_Data excerpts_:
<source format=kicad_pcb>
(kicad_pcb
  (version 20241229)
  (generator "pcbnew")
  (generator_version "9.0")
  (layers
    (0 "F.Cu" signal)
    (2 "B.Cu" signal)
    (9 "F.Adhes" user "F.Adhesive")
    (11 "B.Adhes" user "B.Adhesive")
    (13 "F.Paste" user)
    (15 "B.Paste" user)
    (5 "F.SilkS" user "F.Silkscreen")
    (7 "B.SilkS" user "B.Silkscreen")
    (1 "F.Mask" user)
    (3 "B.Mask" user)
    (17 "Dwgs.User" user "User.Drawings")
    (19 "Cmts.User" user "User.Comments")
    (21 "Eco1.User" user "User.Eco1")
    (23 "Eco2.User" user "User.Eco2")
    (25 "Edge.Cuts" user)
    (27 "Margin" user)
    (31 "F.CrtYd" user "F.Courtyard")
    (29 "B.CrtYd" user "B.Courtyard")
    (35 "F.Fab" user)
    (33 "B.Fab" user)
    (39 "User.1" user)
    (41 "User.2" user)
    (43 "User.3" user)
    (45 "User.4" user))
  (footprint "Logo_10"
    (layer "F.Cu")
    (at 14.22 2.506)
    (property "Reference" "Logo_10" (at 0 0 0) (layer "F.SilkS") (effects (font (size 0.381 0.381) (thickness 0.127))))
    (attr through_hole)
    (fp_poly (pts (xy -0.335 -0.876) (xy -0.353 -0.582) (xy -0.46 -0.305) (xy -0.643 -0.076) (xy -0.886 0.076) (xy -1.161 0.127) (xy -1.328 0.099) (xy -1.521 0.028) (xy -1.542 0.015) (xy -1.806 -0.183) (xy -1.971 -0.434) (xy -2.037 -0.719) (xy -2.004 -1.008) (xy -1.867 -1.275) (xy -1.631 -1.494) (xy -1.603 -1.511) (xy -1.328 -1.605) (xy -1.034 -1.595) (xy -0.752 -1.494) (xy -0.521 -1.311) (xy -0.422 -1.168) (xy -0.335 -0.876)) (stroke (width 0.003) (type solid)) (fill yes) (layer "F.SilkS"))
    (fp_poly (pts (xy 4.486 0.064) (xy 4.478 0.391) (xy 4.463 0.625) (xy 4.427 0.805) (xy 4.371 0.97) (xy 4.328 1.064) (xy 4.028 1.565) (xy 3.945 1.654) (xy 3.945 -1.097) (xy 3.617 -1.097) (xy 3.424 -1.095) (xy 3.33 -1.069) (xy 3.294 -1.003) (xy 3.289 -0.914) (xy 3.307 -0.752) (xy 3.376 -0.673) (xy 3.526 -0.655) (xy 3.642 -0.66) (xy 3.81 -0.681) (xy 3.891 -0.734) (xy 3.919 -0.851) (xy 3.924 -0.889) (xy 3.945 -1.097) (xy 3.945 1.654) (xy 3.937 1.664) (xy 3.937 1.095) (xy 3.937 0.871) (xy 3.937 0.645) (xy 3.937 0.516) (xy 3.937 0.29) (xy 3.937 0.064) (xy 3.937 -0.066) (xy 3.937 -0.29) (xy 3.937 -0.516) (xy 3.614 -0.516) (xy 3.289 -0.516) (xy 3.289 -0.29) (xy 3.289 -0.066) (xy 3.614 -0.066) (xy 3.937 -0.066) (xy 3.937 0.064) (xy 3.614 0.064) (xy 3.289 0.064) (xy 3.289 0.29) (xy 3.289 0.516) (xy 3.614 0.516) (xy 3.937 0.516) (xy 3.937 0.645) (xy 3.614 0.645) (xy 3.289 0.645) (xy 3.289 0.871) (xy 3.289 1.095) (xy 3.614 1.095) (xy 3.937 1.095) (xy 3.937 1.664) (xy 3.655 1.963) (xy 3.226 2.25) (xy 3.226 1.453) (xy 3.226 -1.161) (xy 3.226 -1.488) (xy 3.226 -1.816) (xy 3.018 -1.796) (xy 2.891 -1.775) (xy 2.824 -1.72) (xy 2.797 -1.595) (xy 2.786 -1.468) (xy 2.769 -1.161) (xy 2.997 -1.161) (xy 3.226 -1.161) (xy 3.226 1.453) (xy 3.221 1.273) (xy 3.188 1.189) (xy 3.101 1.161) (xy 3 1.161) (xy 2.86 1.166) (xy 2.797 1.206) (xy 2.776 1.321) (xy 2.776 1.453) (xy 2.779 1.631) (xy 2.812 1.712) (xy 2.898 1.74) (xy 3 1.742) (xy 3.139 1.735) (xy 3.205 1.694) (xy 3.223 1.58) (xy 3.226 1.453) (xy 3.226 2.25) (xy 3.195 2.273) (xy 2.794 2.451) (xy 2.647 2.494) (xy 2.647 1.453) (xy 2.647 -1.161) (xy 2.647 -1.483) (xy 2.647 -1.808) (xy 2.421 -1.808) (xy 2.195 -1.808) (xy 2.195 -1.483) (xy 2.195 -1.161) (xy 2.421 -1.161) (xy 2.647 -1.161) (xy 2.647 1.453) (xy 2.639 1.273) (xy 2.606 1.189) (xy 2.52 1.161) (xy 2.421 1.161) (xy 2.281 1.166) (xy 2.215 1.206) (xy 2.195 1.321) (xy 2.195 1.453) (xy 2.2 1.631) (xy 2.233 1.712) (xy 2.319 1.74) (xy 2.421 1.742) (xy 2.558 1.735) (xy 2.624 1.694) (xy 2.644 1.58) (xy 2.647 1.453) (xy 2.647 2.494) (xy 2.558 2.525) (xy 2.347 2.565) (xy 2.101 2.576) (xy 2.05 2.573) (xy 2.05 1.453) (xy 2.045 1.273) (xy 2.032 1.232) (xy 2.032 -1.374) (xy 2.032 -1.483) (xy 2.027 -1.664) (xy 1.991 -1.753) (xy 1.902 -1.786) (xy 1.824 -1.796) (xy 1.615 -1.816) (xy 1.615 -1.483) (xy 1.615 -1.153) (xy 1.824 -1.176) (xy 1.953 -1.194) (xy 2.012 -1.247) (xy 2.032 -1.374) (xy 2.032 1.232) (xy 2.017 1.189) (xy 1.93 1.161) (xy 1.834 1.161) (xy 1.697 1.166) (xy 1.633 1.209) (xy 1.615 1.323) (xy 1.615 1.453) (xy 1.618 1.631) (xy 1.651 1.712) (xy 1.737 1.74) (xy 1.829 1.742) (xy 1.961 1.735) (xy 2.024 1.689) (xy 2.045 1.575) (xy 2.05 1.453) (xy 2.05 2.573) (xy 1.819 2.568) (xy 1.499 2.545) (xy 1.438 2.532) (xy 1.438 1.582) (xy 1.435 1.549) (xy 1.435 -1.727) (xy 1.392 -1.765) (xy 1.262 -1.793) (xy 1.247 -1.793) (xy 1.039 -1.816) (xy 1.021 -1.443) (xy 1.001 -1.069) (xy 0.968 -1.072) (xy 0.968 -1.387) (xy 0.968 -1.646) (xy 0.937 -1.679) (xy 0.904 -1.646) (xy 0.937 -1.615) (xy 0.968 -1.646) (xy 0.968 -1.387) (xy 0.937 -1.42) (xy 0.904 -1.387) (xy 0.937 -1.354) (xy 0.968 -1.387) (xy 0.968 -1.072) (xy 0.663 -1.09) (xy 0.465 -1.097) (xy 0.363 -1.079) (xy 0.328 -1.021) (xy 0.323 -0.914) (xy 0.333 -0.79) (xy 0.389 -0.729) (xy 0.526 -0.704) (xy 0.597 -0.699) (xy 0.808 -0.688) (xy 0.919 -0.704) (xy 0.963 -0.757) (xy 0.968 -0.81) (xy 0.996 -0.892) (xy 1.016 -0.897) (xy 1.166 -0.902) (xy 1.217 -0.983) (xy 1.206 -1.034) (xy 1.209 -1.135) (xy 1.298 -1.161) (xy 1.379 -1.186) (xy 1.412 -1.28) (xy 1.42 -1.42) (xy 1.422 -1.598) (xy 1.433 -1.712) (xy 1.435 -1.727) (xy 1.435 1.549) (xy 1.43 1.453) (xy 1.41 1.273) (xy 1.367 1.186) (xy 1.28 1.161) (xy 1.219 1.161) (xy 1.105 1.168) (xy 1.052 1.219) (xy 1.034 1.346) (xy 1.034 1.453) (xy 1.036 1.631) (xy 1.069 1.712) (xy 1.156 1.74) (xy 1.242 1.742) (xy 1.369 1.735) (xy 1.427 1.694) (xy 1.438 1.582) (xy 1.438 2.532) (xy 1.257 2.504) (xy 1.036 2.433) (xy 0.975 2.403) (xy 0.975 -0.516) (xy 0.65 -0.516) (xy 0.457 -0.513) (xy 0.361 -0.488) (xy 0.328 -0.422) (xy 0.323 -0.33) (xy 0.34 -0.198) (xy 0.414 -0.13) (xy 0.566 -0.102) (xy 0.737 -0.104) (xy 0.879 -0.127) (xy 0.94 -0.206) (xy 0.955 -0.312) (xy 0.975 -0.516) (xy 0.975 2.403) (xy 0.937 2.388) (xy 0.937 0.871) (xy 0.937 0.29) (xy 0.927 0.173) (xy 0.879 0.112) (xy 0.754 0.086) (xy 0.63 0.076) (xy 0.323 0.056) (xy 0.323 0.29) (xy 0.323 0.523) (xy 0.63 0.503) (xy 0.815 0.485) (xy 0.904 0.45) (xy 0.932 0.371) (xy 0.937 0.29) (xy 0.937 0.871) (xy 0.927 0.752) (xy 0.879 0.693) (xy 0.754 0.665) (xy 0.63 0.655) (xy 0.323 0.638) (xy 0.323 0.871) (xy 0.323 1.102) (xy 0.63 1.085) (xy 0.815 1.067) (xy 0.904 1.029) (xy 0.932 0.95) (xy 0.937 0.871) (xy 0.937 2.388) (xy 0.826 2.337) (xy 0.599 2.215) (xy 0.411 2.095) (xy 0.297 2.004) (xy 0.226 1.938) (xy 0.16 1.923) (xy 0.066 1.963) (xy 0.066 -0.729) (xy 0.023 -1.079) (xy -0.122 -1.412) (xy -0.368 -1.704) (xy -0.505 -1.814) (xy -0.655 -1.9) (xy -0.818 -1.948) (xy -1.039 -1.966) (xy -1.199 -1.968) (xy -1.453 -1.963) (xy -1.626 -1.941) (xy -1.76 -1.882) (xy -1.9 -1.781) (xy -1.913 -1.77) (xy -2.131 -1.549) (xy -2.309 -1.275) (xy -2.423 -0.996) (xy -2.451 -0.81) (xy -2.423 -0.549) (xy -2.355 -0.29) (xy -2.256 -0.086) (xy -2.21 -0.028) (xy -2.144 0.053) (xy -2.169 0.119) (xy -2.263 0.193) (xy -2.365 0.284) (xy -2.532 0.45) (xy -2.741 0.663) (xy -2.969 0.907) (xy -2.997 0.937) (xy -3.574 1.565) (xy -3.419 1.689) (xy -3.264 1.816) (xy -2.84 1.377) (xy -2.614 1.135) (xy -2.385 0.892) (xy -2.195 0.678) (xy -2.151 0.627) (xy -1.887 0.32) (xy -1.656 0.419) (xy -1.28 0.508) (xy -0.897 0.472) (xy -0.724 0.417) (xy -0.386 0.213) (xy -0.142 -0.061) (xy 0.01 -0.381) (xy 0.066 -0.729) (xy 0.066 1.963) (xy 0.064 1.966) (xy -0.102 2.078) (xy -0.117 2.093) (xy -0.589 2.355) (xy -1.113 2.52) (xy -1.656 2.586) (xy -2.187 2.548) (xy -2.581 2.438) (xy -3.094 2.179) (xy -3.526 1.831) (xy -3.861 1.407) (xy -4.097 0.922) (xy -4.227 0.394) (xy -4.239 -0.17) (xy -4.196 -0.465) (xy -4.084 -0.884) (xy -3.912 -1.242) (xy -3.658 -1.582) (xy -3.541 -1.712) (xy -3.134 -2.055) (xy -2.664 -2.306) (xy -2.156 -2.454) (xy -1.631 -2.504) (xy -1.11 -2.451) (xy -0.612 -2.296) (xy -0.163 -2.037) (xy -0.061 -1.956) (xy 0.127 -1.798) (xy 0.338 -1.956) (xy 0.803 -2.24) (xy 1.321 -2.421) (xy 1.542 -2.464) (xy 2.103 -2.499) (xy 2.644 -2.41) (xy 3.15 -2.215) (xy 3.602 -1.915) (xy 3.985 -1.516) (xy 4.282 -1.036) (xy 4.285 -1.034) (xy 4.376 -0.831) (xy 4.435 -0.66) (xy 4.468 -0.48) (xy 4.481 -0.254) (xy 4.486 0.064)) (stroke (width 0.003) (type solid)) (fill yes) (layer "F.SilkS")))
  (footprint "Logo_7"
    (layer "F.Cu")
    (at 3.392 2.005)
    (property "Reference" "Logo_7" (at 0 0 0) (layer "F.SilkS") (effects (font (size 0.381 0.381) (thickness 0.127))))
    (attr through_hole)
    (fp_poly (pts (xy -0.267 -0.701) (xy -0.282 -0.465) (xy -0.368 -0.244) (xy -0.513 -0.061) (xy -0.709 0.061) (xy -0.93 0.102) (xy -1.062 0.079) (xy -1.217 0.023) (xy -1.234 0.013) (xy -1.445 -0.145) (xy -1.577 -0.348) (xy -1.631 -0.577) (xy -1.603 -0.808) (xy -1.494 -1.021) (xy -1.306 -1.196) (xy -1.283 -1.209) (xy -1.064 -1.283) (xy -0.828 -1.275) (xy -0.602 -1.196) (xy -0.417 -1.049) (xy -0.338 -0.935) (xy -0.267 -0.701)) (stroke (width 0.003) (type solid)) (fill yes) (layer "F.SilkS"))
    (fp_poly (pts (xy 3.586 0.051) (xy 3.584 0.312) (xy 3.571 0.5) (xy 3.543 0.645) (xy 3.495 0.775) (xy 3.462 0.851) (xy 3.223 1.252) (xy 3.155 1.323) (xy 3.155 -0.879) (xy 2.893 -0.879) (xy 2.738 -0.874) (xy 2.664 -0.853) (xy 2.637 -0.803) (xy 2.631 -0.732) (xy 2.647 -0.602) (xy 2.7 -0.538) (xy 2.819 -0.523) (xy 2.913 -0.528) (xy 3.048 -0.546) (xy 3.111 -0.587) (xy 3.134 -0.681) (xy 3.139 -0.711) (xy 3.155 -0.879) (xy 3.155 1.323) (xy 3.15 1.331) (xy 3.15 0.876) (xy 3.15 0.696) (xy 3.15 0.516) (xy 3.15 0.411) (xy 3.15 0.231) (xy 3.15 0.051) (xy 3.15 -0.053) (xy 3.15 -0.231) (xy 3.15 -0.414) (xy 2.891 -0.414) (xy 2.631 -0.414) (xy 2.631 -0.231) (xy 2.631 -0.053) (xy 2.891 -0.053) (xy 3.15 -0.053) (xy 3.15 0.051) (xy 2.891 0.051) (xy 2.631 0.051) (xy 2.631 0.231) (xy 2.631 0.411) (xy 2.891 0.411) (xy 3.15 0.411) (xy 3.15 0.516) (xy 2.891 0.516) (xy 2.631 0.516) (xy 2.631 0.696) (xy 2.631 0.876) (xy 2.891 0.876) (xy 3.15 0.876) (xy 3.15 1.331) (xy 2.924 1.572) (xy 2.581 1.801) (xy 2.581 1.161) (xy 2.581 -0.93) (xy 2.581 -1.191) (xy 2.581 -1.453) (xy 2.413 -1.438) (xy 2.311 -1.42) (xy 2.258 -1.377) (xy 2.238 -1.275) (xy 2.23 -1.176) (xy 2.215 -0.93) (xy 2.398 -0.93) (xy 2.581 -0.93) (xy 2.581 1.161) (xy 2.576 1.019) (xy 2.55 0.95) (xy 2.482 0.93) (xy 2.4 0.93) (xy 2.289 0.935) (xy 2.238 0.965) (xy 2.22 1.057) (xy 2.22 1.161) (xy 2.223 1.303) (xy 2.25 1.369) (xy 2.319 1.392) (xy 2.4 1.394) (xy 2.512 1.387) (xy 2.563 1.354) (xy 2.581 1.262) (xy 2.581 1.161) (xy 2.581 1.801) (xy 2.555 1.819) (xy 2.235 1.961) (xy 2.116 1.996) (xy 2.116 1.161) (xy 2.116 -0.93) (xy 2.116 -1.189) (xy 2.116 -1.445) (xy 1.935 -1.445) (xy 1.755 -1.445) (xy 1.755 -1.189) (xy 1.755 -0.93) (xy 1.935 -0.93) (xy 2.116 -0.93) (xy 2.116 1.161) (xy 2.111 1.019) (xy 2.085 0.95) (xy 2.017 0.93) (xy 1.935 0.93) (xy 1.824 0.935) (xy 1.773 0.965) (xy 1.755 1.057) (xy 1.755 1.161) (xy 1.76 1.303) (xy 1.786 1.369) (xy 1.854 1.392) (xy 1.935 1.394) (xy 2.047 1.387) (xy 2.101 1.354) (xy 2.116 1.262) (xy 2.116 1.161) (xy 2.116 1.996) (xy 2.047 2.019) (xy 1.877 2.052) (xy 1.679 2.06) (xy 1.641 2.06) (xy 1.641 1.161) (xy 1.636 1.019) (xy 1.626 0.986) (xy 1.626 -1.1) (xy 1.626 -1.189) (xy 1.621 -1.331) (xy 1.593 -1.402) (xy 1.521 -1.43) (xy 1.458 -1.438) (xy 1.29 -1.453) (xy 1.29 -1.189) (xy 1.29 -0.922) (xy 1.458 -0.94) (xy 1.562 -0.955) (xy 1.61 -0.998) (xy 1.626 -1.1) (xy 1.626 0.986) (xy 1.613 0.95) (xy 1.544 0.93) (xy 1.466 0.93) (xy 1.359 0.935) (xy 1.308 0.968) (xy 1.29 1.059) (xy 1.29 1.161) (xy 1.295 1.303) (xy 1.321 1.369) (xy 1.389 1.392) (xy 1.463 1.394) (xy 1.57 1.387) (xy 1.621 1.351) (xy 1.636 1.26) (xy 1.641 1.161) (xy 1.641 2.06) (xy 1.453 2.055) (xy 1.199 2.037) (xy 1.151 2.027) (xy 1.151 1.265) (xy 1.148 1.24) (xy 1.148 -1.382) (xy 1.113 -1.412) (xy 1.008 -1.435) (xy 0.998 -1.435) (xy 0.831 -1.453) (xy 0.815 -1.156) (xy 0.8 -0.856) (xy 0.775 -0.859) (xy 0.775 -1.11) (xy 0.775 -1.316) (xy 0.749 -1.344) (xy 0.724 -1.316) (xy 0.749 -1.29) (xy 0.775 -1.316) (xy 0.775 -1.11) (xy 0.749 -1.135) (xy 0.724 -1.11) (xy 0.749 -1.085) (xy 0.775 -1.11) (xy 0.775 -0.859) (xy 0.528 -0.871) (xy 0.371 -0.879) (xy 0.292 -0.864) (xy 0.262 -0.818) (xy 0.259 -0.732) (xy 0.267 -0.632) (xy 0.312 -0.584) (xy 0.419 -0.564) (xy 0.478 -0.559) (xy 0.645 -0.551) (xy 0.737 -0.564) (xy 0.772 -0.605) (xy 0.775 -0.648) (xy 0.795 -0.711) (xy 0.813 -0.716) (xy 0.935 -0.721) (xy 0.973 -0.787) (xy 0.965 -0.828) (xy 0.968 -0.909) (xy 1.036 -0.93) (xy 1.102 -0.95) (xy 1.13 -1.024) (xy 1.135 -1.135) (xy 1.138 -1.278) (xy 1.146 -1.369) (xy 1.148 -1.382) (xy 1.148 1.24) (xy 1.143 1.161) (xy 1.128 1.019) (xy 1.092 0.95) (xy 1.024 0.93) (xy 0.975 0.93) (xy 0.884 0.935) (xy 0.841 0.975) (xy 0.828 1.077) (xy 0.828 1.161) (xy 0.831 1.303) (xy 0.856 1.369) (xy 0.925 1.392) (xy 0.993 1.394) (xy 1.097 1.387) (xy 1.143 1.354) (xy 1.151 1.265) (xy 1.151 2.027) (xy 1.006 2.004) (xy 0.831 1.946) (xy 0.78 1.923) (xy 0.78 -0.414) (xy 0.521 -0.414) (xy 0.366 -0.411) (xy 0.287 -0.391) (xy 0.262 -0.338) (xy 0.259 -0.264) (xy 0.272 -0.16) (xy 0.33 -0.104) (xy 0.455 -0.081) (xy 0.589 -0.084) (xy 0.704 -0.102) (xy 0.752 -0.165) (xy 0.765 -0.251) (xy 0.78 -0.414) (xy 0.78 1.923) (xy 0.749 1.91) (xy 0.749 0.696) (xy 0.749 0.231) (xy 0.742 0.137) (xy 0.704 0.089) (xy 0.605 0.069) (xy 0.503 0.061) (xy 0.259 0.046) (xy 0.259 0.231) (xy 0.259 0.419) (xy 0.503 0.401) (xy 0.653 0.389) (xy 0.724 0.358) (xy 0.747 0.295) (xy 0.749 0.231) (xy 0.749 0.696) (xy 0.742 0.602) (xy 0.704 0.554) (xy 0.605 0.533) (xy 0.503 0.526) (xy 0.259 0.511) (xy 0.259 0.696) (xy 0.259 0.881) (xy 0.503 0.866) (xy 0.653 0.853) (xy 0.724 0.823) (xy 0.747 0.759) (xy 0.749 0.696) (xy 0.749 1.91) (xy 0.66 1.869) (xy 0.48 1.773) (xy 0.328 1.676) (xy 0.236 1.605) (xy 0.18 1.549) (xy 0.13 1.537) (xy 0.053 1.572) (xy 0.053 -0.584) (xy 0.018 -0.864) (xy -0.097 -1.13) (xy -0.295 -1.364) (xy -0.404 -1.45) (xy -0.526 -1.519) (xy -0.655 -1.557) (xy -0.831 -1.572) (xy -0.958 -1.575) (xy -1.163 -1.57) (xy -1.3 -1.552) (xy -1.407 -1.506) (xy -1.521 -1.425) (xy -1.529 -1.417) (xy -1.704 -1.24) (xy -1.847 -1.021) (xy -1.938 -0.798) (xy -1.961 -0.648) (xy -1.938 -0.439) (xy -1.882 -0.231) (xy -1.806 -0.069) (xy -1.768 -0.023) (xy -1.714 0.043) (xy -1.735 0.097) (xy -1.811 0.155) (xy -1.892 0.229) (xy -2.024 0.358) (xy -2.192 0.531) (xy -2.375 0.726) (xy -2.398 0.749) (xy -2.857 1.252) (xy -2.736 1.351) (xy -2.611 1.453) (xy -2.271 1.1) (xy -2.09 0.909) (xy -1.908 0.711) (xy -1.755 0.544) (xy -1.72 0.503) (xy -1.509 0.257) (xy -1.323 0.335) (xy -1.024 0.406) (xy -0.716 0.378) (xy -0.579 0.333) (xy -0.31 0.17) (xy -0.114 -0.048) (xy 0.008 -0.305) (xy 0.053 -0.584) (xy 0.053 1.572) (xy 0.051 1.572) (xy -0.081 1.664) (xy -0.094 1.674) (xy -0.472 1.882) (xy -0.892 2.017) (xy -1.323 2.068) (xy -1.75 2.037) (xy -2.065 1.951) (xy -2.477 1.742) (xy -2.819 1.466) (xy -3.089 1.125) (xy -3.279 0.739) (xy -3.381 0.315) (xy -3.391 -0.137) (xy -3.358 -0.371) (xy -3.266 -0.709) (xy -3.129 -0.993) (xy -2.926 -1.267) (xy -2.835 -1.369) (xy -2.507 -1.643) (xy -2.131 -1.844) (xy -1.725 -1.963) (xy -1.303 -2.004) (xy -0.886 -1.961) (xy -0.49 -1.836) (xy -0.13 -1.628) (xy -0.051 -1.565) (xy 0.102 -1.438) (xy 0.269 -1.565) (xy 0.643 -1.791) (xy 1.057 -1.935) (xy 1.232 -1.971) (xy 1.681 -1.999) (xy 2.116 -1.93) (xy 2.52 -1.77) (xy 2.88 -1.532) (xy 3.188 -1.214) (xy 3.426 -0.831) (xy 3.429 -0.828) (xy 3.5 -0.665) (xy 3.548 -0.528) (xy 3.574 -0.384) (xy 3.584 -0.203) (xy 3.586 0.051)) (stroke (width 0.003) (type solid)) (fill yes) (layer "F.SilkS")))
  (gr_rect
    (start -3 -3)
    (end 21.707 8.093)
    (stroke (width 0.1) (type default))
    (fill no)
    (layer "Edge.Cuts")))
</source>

_Work request_:
Where does the word "effects" appear in the listing above? Copy every line that holds it.

_Task response_:
    (property "Reference" "Logo_10" (at 0 0 0) (layer "F.SilkS") (effects (font (size 0.381 0.381) (thickness 0.127))))
    (property "Reference" "Logo_7" (at 0 0 0) (layer "F.SilkS") (effects (font (size 0.381 0.381) (thickness 0.127))))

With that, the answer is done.